Many school principals evoke the idea of treating their students and staff like family, but Carolyn M. Custard, principal of C.D. Hylton High School, clings to that concept with a sense of duty.

She takes out for lunch not only the straight-A students, but also the strugglers who show massive improvements. She sends out weekly "Custard's Chat Time" newsletters to her staff, listing healthy foods teachers should eat.

And last week, Custard visited the home of a student whose sibling had been killed in a car accident.

It's that level of devotion that seems to pay off for Custard, 51, who grew up in North Carolina. Last month, the National Association of Secondary School Principals named her one of six finalists for national principal of the year. It's the second time a Prince William County educator has made it that far in the competition. In 2004, Deputy Superintendent Rae Darlington, then a middle school principal, earned the distinction.

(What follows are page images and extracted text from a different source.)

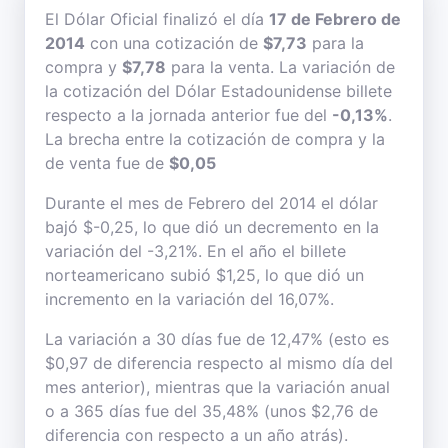
El Dólar Oficial finalizó el día
17 de Febrero de
2014
con una cotización de
$7,73
para la
compra y
$7,78
para la venta. La variación de
la cotización del Dólar Estadounidense billete
respecto a la jornada anterior fue del
-0,13%
.
La brecha entre la cotización de compra y la
de venta fue de
$0,05
Durante el mes de Febrero del 2014 el dólar
bajó $-0,25, lo que dió un decremento en la
variación del -3,21%. En el año el billete
norteamericano subió $1,25, lo que dió un
incremento en la variación del 16,07%.
La variación a 30 días fue de 12,47% (esto es
$0,97 de diferencia respecto al mismo día del
mes anterior), mientras que la variación anual
o a 365 días fue del 35,48% (unos $2,76 de
diferencia con respecto a un año atrás).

Winners will be announced in September and will receive a $3,500 grant, according to the Reston-based association's Web site.

"The thing I want people to understand is that I am very excited and I am honored and I am humbled," Custard said in an interview. "But the thing is, I could not be the leader I am if I did not have the support and dedication and commitment of my staff, students and parents."

Based on its scores on the SAT and Virginia Standards of Learning exams, Hylton performs in the middle of the county's pack of 10 high schools. The school has a comparatively high percentage of economically disadvantaged students, about 20 percent, and routinely meets state and federal No Child Left Behind goals. One of Hylton's chief achievements is how much SOL scores improved from 2006 to 2007 among special education students. For example, the percentage of students with disabilities who passed the exam rose 80 percent in 2007, compared with 59 percent in 2006, according to state data.

"We did a lot of 'mainstreaming' special education students into our regular classes and we did a lot of co-teaching," she said. "It's not just the special education teacher working with special education students. It's both that teacher and the general education teacher working with all the students," she said.

Custard said that improvements are essential. On state math and reading exams, Hylton students are raising their scores, but not as much as those in schools with similar demographics, such as Woodbridge and Stonewall Jackson high schools.

The school's average SAT score, 1470 out of a possible 2400, fell 28 points from the previous year. The score nudged Hylton one notch up in the county's SAT rankings, to sixth place from seventh, but only because Woodbridge's SAT score dropped 63 points.

New SAT and SOL scores are due later this summer or in early fall.

"We're looking forward to receiving our new SAT scores," Custard said. "We did a lot of SAT tutoring and prep on the weekends this past year."

Ever since she was a child in Fayetteville, N.C., Custard said, she knew how she felt about teaching. Her parents taught at local elementary schools, and Custard said when she would play with her young siblings, she would be the teacher.

"I remember my parents buying me a little chalkboard for Christmas," she said. "When my parents said, 'Go to your room,' I would say to my younger brothers, 'Let's play a game of 'school' and I'll play 'teacher.' "

She graduated from Winston-Salem State University with a degree in intermediate education and earned graduate degrees in guidance counseling and administration. She taught at a U.S. military base in Japan with her husband, now a retired Army sergeant major, before arriving in the Washington area in 2000, when she became an assistant principal at Prince William's Forest Park High School.

When the principal's job at Hylton opened, Custard applied and was accepted. She said she felt nervous as she started in fall 2003. "I really wanted to establish a team effort among teachers . . . to create a positive and welcoming school culture," she said.

She required teachers to collaborate more and, she said, her school's success is rooted in its high morale.

This month, Custard will give a 10-minute presentation before face a panel of judges for the principal of the year award. "I am going to talk about what we have done, how we have raised achievement," she said. "It's not about Carolyn Custard. I am going to focus on Hylton high school."